NGO says some 300 Yazidi women were kidnapped and transported to Syria by jihadists
Several dozen Yazidi women kidnapped by Islamic State jihadists in Iraq have been taken to Syria, forced to convert and sold into marriage to militants, a monitoring group said Saturday.
The Syrian Observatory for Human Rights, a Britain-based NGO, said it had confirmed that at least 27 Yazidi women had been sold for around $1,000 each to IS fighters.
The group said it was aware that some 300 Yazidi women had been kidnapped and transported to Syria by the jihadists, but it had so far documented the sale into marriage of 27.
“In recent weeks, some 300 women and girls of the Yazidi faith who were abducted in Iraq have been distributed as spoils of war to fighters from the Islamic State,” a statement said.
The group said it had documented several cases in which the fighters then sold the women as brides for $1,000 each to other IS members after forcing them to convert to Islam.
“The Observatory documented at least 27 cases of those being sold into marriage by Islamic State members in the northeast of Aleppo province, and parts of Raqa and Hassakeh province,” the NGO said.
It added that some Syrian Arabs and Kurds had tried to buy some of the women in a bid to set them free, but they were only being sold to IS members.
The Observatory said it was unclear what had happened to the rest of the 300 women, and strongly denounced the “sale of these women who are being treated as though they are objects to buy and sell.”
Both UN officials and Yazidis fleeing IS advances in Iraq have said fighters kidnapped women to be sold into forced marriages.
UN religious right monitor Heiner Beilefeldt warned earlier this month of reports of women being executed and kidnapped by IS militants.

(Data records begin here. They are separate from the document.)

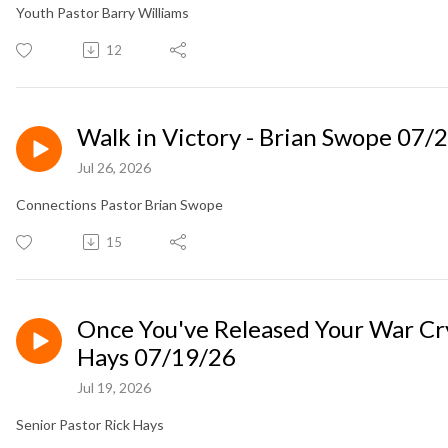
Youth Pastor Barry Williams
12
Walk in Victory - Brian Swope 07/
Jul 26, 2026
Connections Pastor Brian Swope
15
Once You've Released Your War Cry
Hays 07/19/26
Jul 19, 2026
Senior Pastor Rick Hays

“We have reports of women being executed and unverified reports that strongly suggest that hundreds of women and children have been kidnapped — many of the teenagers have been sexually assaulted, and women have been assigned or sold to ‘IS’ fighters,” she said.
Yazidis, a Kurdish-speaking minority who follow an ancient faith rooted in Zoroastrianism, are dubbed “devil worshippers” by IS militants because of their unorthodox blend of beliefs and practices.
The IS emerged from the one-time Iraqi affiliate of Al Qaeda but has since broken with that group and espouses an interpretation of Islam that has been widely rejected.
It has pressed a campaign of terror in the areas under its control in Syria and Iraq, which it deems an Islamic “caliphate,” carrying out decapitations, crucifixions and public stonings.
In June, the group launched a lightning offensive in Iraq, overrunning parts of five provinces.
In August, it captured Yazidi villages in the area of Mount Sinjar, prompting an enormous outpouring of the minority amid reports of executions and the abduction of women.